**TEXTE ÉTUDIÉ**:

◇ ◇ ◇ ◇

Dans quels domaines les études de la REMP sont-elles d’ores et déjà parées pour l’avenir?
Avec le démarrage en avril de la nouvelle méthodologie, nous avons bien préparé le système MACH pour l’avenir en le dotant d’éléments mobiles et en ligne susceptibles d’extensions futures. En outre, la collecte en ligne permet également d’intégrer un élément de mesure dans l’enquête. Les passerelles vers les autres jeux de données comme la nouvelle référence en ligne sont ainsi déjà prêtes.
Les méthodologies de nos études sont conçues de manière hybride et associent les données issues des questionnaires à diverses sources externes de données, telles que les données de l’OFS, les statistiques des billets de cinéma vendus ou encore les données issues des audits de la REMP. Dans le cadre de coopérations, nous intégrons par ailleurs certaines données provenant d’autres organismes de recherche. Cela nous a permis d’acquérir déjà un important savoir-faire dans le domaine des procédures de la science des données, comme les modélisations et les fusions de données.

◇ ◇ ◇ ◇

**ENTRÉES EXTRAITES**:
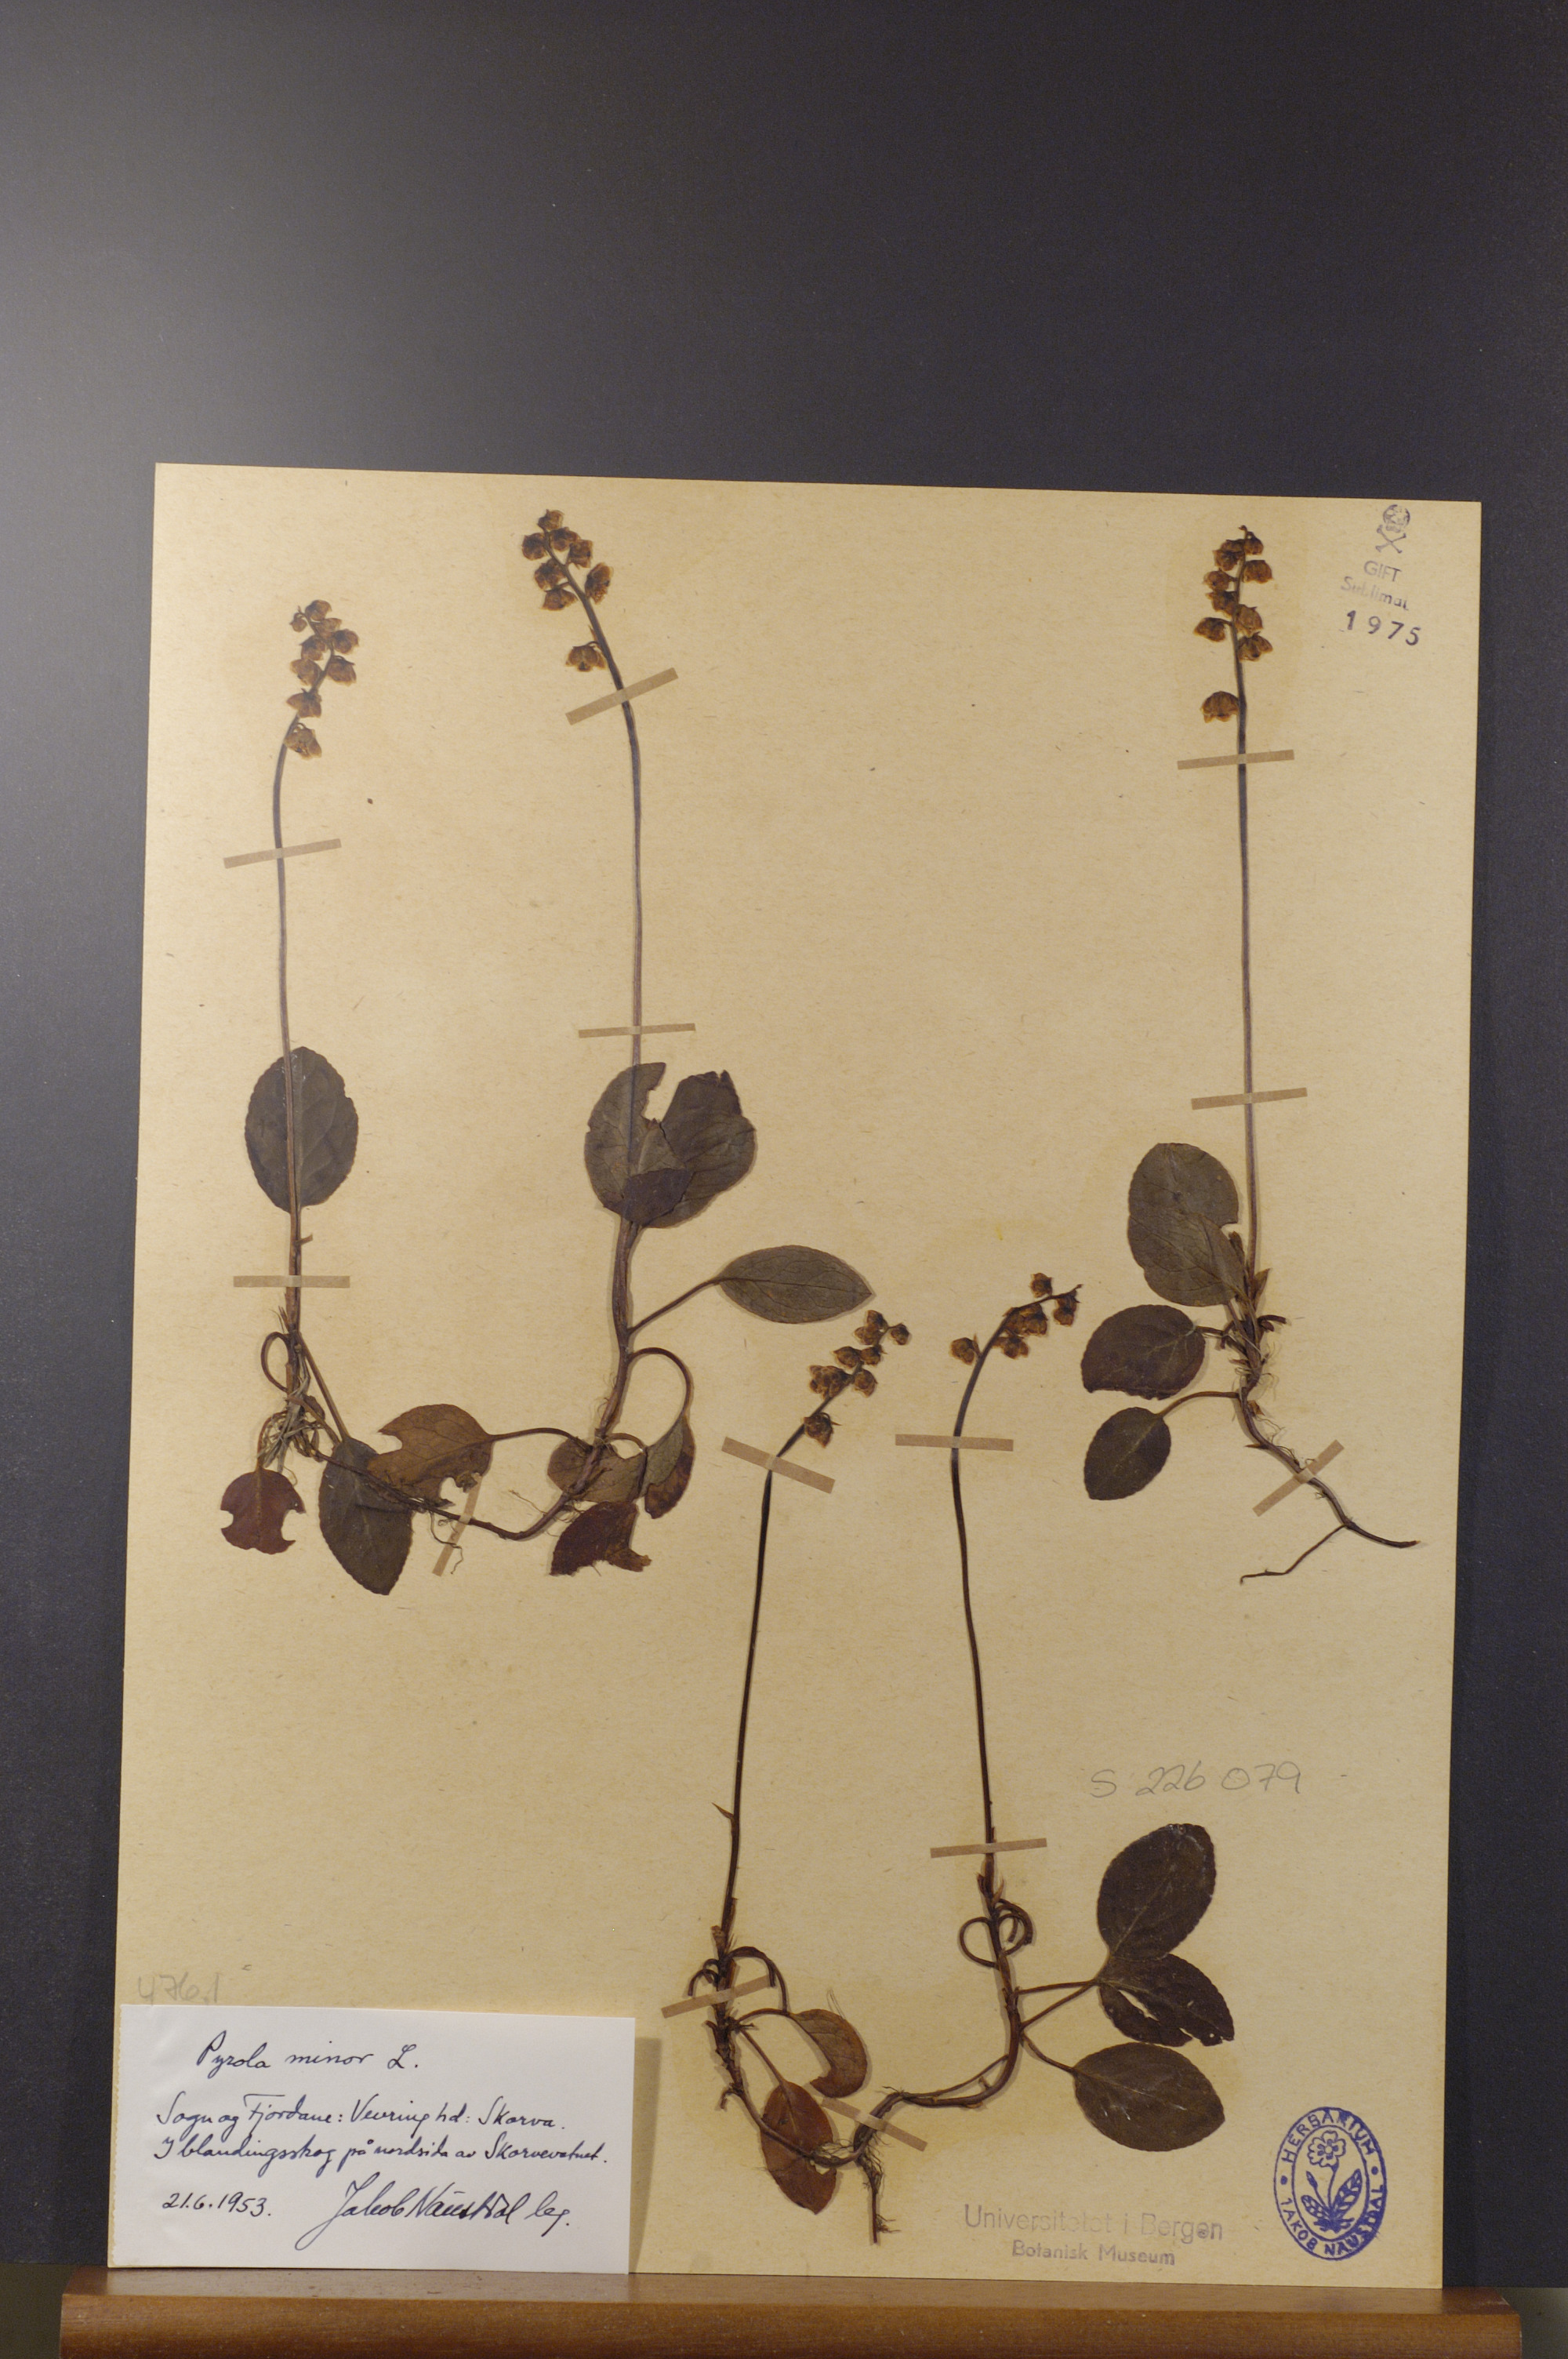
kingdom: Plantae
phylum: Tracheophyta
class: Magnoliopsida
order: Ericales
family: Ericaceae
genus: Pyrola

◇ ◇ ◇ ◇

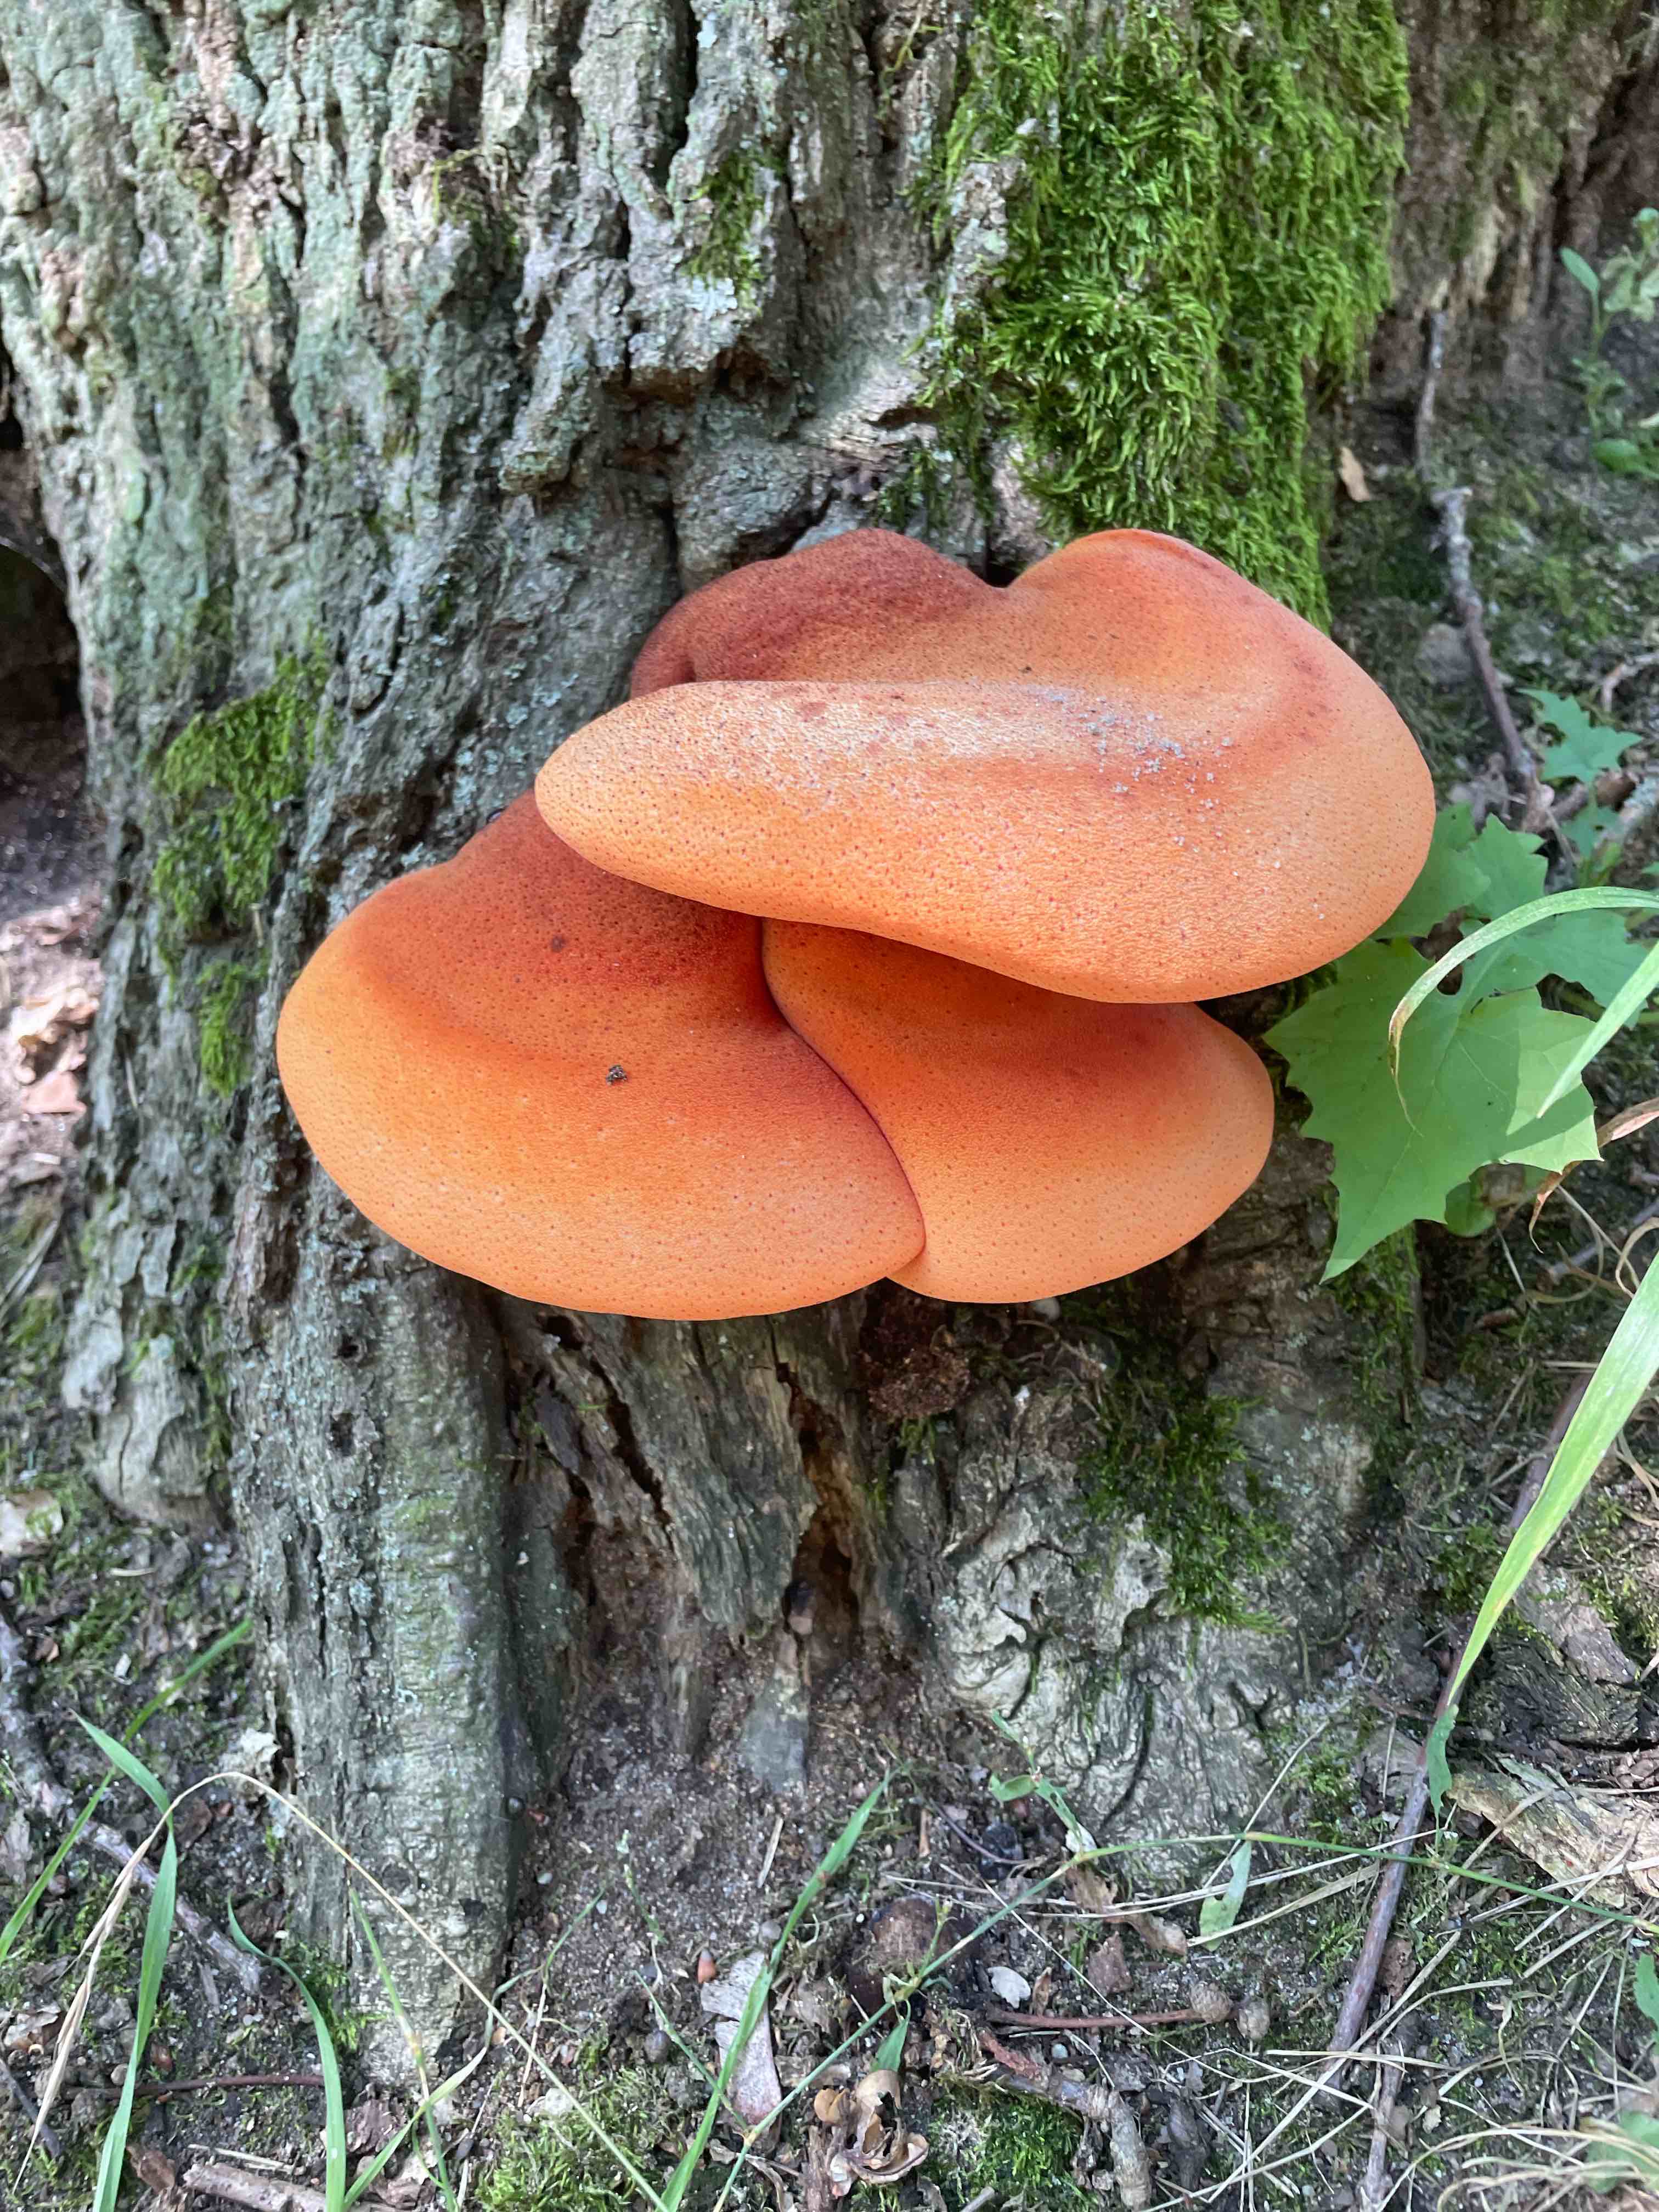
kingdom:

◇ ◇ ◇ ◇

**VOS TÂCHES**:
[a] Pour chacune des affirmations suivantes, indiquez par oui ou par non si elle concorde avec le texte sur les études de la REMP, en citant à l'identique les mots du texte qui tranchent. (i) La nouvelle méthodologie a démarré en avril. (ii) Les méthodologies des études reposent uniquement sur les données des questionnaires. (iii) La collecte en ligne permet d'intégrer un élément de mesure dans l'enquête.
[b] Poursuivez le texte sur les études de la REMP à partir de sa dernière phrase.

**RÉPONSES PAR TÂCHE**:
[a]
(i) Oui : « Avec le démarrage en avril de la nouvelle méthodologie ».
(ii) Non : « associent les données issues des questionnaires à diverses sources externes de données ».
(iii) Oui : « la collecte en ligne permet également d’intégrer un élément de mesure dans l’enquête ».

[b]
D’une manière générale, les études de la REMP, mais notamment MA Strategy, sont conçues de façon intermédia et permettent d’ores et déjà une planification média stratégique transcatégorielle. À ce titre, nous proposons actuellement déjà des milliers de critères pour les groupes cibles et concernant la consommation et beaucoup d’autres suivront.
En outre, je suis fière de notre utilitaire d’analyse et de planification NEXT>LEVEL. Il offre au marché un accès convivial à toutes les études de la REMP et, comme portail informatique ouvert, également à des études externes. Notre équipe de recherche va poursuivre son étroite collaboration avec nos spécialistes, internes et externes, pour que NEXT>LEVEL continue en permanence à évoluer.
En quoi la REMP peut-elle encore s’améliorer?
On n’arrive jamais au terme des évolutions méthodologiques et des améliorations. Un exemple: trouver chaque année plus de 15 000 personnes disposées à participer aux enquêtes demeurera à l’avenir un défi.
Nous interrogeons par ailleurs régulièrement tous les acteurs du marché et utilisateurs des données pour savoir s’ils souhaitent intégrer de nouvelles questions ou des groupes de consommation supplémentaires. Notre objectif reste d’en inclure un maximum dans nos études.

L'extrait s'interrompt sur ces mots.